▸ **Assignment**
Although the records contain pictures, only their text should be set down, exactly as written.
Information provided Start Marker
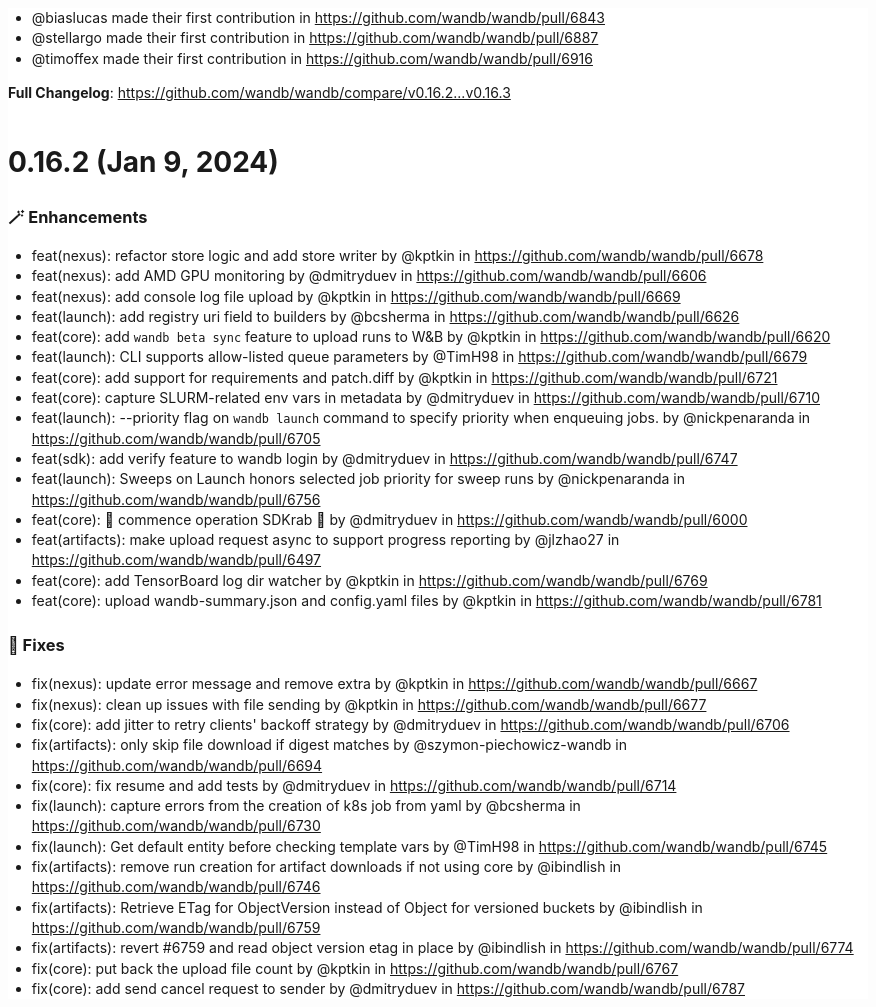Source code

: - @biaslucas made their first contribution in https://github.com/wandb/wandb/pull/6843
- @stellargo made their first contribution in https://github.com/wandb/wandb/pull/6887
- @timoffex made their first contribution in https://github.com/wandb/wandb/pull/6916

**Full Changelog**: https://github.com/wandb/wandb/compare/v0.16.2...v0.16.3

# 0.16.2 (Jan 9, 2024)

### :magic_wand: Enhancements

- feat(nexus): refactor store logic and add store writer by @kptkin in https://github.com/wandb/wandb/pull/6678
- feat(nexus): add AMD GPU monitoring by @dmitryduev in https://github.com/wandb/wandb/pull/6606
- feat(nexus): add console log file upload by @kptkin in https://github.com/wandb/wandb/pull/6669
- feat(launch): add registry uri field to builders by @bcsherma in https://github.com/wandb/wandb/pull/6626
- feat(core): add `wandb beta sync` feature to upload runs to W&B by @kptkin in https://github.com/wandb/wandb/pull/6620
- feat(launch): CLI supports allow-listed queue parameters by @TimH98 in https://github.com/wandb/wandb/pull/6679
- feat(core): add support for requirements and patch.diff by @kptkin in https://github.com/wandb/wandb/pull/6721
- feat(core): capture SLURM-related env vars in metadata by @dmitryduev in https://github.com/wandb/wandb/pull/6710
- feat(launch): --priority flag on `wandb launch` command to specify priority when enqueuing jobs. by @nickpenaranda in https://github.com/wandb/wandb/pull/6705
- feat(sdk): add verify feature to wandb login by @dmitryduev in https://github.com/wandb/wandb/pull/6747
- feat(launch): Sweeps on Launch honors selected job priority for sweep runs by @nickpenaranda in https://github.com/wandb/wandb/pull/6756
- feat(core): 🦀 commence operation SDKrab 🦀 by @dmitryduev in https://github.com/wandb/wandb/pull/6000
- feat(artifacts): make upload request async to support progress reporting by @jlzhao27 in https://github.com/wandb/wandb/pull/6497
- feat(core): add TensorBoard log dir watcher by @kptkin in https://github.com/wandb/wandb/pull/6769
- feat(core): upload wandb-summary.json and config.yaml files by @kptkin in https://github.com/wandb/wandb/pull/6781

### :hammer: Fixes

- fix(nexus): update error message and remove extra by @kptkin in https://github.com/wandb/wandb/pull/6667
- fix(nexus): clean up issues with file sending by @kptkin in https://github.com/wandb/wandb/pull/6677
- fix(core): add jitter to retry clients' backoff strategy by @dmitryduev in https://github.com/wandb/wandb/pull/6706
- fix(artifacts): only skip file download if digest matches by @szymon-piechowicz-wandb in https://github.com/wandb/wandb/pull/6694
- fix(core): fix resume and add tests by @dmitryduev in https://github.com/wandb/wandb/pull/6714
- fix(launch): capture errors from the creation of k8s job from yaml by @bcsherma in https://github.com/wandb/wandb/pull/6730
- fix(launch): Get default entity before checking template vars by @TimH98 in https://github.com/wandb/wandb/pull/6745
- fix(artifacts): remove run creation for artifact downloads if not using core by @ibindlish in https://github.com/wandb/wandb/pull/6746
- fix(artifacts): Retrieve ETag for ObjectVersion instead of Object for versioned buckets by @ibindlish in https://github.com/wandb/wandb/pull/6759
- fix(artifacts): revert #6759 and read object version etag in place by @ibindlish in https://github.com/wandb/wandb/pull/6774
- fix(core): put back the upload file count by @kptkin in https://github.com/wandb/wandb/pull/6767
- fix(core): add send cancel request to sender by @dmitryduev in https://github.com/wandb/wandb/pull/6787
Information provided End Marker
▸ **Output of the exercise**
Source code

: - @biaslucas made their first contribution in https://github.com/wandb/wandb/pull/6843
- @stellargo made their first contribution in https://github.com/wandb/wandb/pull/6887
- @timoffex made their first contribution in https://github.com/wandb/wandb/pull/6916

**Full Changelog**: https://github.com/wandb/wandb/compare/v0.16.2...v0.16.3

# 0.16.2 (Jan 9, 2024)

### :magic_wand: Enhancements

- feat(nexus): refactor store logic and add store writer by @kptkin in https://github.com/wandb/wandb/pull/6678
- feat(nexus): add AMD GPU monitoring by @dmitryduev in https://github.com/wandb/wandb/pull/6606
- feat(nexus): add console log file upload by @kptkin in https://github.com/wandb/wandb/pull/6669
- feat(launch): add registry uri field to builders by @bcsherma in https://github.com/wandb/wandb/pull/6626
- feat(core): add `wandb beta sync` feature to upload runs to W&B by @kptkin in https://github.com/wandb/wandb/pull/6620
- feat(launch): CLI supports allow-listed queue parameters by @TimH98 in https://github.com/wandb/wandb/pull/6679
- feat(core): add support for requirements and patch.diff by @kptkin in https://github.com/wandb/wandb/pull/6721
- feat(core): capture SLURM-related env vars in metadata by @dmitryduev in https://github.com/wandb/wandb/pull/6710
- feat(launch): --priority flag on `wandb launch` command to specify priority when enqueuing jobs. by @nickpenaranda in https://github.com/wandb/wandb/pull/6705
- feat(sdk): add verify feature to wandb login by @dmitryduev in https://github.com/wandb/wandb/pull/6747
- feat(launch): Sweeps on Launch honors selected job priority for sweep runs by @nickpenaranda in https://github.com/wandb/wandb/pull/6756
- feat(core): 🦀 commence operation SDKrab 🦀 by @dmitryduev in https://github.com/wandb/wandb/pull/6000
- feat(artifacts): make upload request async to support progress reporting by @jlzhao27 in https://github.com/wandb/wandb/pull/6497
- feat(core): add TensorBoard log dir watcher by @kptkin in https://github.com/wandb/wandb/pull/6769
- feat(core): upload wandb-summary.json and config.yaml files by @kptkin in https://github.com/wandb/wandb/pull/6781

### :hammer: Fixes

- fix(nexus): update error message and remove extra by @kptkin in https://github.com/wandb/wandb/pull/6667
- fix(nexus): clean up issues with file sending by @kptkin in https://github.com/wandb/wandb/pull/6677
- fix(core): add jitter to retry clients' backoff strategy by @dmitryduev in https://github.com/wandb/wandb/pull/6706
- fix(artifacts): only skip file download if digest matches by @szymon-piechowicz-wandb in https://github.com/wandb/wandb/pull/6694
- fix(core): fix resume and add tests by @dmitryduev in https://github.com/wandb/wandb/pull/6714
- fix(launch): capture errors from the creation of k8s job from yaml by @bcsherma in https://github.com/wandb/wandb/pull/6730
- fix(launch): Get default entity before checking template vars by @TimH98 in https://github.com/wandb/wandb/pull/6745
- fix(artifacts): remove run creation for artifact downloads if not using core by @ibindlish in https://github.com/wandb/wandb/pull/6746
- fix(artifacts): Retrieve ETag for ObjectVersion instead of Object for versioned buckets by @ibindlish in https://github.com/wandb/wandb/pull/6759
- fix(artifacts): revert #6759 and read object version etag in place by @ibindlish in https://github.com/wandb/wandb/pull/6774
- fix(core): put back the upload file count by @kptkin in https://github.com/wandb/wandb/pull/6767
- fix(core): add send cancel request to sender by @dmitryduev in https://github.com/wandb/wandb/pull/6787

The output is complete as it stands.